B. Admissibility of Evidence

Moreno next argues that the district court erred in admitting as evidence the ammunition found in her apartment, and in allowing an expert to identify it at trial.   We review a district court's decision to admit evidence for abuse of discretion.  United States v. Beverly, 5 F.3d 633, 638 (2d Cir.1993).   Moreno's position is puzzling, given that we have “repeatedly approved the admission of firearms as evidence of narcotics conspiracies, because drug dealers commonly keep firearms on their premises as tools of the trade.”  United States v. Vegas, 27 F.3d 773, 778 (2d Cir.), cert. denied, 513 U.S. 911, 115 S.Ct. 284, 130 L.Ed.2d 200 (1994) (citation and internal quotation marks omitted).   Furthermore, Moreno offers no authority for her proposition that testimony identifying these “tools of the trade” is inappropriate in such circumstances.   We therefore find that the district court did not abuse its discretion in allowing the ammunition and the testimony about it to be admitted.

C. Aider and Abettor Liability

Moreno finally contends that there was insufficient evidence to convict her as an aider and abettor in the knowing maintenance of a place for the purpose of manufacturing, distributing, or using a controlled substance.   We review the district court's determinations about the sufficiency of evidence de novo, but draw all inferences from any evidence before the jury in the government's favor.  United States v. Sirois, 87 F.3d 34, 38 (2d Cir.1996).   Moreno's specific claim is that the jury could not convict her as an aider and abettor because the identity of the principal is unclear.   We have held that where such confusion exists, “an indictment charging aiding and abetting may be proven by demonstrating that the aider and abettor was in fact a principal.”   United States v.
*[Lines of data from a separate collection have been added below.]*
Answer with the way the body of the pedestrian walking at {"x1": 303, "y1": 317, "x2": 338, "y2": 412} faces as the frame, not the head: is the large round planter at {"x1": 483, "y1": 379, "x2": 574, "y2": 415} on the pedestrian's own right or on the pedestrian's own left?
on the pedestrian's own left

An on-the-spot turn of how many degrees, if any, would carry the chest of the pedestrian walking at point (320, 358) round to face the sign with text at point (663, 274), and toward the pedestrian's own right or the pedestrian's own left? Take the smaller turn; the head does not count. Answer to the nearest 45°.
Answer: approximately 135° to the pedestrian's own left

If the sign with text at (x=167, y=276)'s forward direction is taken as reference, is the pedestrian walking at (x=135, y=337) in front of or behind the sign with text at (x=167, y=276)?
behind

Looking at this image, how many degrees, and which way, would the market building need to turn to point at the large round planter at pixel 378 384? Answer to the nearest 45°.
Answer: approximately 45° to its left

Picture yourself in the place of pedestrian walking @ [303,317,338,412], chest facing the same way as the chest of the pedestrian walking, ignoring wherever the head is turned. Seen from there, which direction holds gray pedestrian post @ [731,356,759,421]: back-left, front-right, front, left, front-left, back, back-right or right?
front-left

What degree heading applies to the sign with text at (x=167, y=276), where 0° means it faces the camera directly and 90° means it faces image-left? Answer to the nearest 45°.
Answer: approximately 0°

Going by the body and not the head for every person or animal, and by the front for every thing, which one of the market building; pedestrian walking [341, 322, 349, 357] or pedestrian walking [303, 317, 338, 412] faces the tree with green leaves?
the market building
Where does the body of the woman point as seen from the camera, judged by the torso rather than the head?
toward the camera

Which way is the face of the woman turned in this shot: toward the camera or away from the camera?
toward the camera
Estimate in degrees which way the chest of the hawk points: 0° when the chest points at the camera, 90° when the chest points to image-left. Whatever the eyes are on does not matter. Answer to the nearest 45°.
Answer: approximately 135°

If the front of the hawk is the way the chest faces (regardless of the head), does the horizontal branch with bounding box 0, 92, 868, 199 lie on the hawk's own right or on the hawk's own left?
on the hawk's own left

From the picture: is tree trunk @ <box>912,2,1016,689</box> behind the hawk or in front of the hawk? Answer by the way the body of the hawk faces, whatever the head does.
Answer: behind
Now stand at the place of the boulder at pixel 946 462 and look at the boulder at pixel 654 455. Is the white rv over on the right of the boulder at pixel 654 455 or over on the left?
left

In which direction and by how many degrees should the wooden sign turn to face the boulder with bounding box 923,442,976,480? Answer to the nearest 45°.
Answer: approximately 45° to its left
Knoll, 16 F.3d 1313, 1323 (2d Cir.), cert. denied, 513 U.S. 1015, 115 S.Ct. 574, 130 L.Ed.2d 490 (1994).

Moreno's conviction as an aider and abettor was not erroneous since the jury had ample evidence on which to convict her as a principal.   To convict a defendant as a principal under 21 U.S.C. § 856(a)(1), the government was required to establish beyond a reasonable doubt that the defendant (1) opened or maintained a place;  (2) for the purpose of distributing or packaging controlled substances;  and (3) did so knowingly.   See United States v. Onick, 889 F.2d 1425, 1431 (5th Cir.1989).   The jury was properly charged, and the government met its burden of proof, as to each of these elements.   Olga Moreno had lived in Apartment 6C for four years.   The utility and telephone bills were in her name.   There was evidence that she had conducted a prior cocaine deal (with Silva-Maldonado) from that apartment.   She accepted delivery of the substitute parcel.   A hall closet in the common living area contained ammunition and scales with cocaine residue, as well as a jacket containing a money transmittal receipt in her name for money sent to Becerra's home in Cali, Colombia.   Another common hall closet contained heroin and cocaine.   Clearly, there was sufficient evidence to convict Moreno as a principal.   Accordingly, there was also sufficient evidence to convict her as an aider and abettor under Knoll.

III. Conclusion

The district court did not err in upholding the validity of the warrant.   It properly admitted as evidence the ammunition found in Moreno's apartment and permitted an expert to identify it at trial.   It also correctly found that there was sufficient evidence to convict Moreno as an aider and abettor in the knowing maintenance of a place for the manufacture, distribution, and use of controlled substances.



1.   While both Olga Moreno and Oscar Fabio Moreno are listed as appellants, only Olga Moreno's appeal is before us.   The surname Moreno, standing alone, refers to her.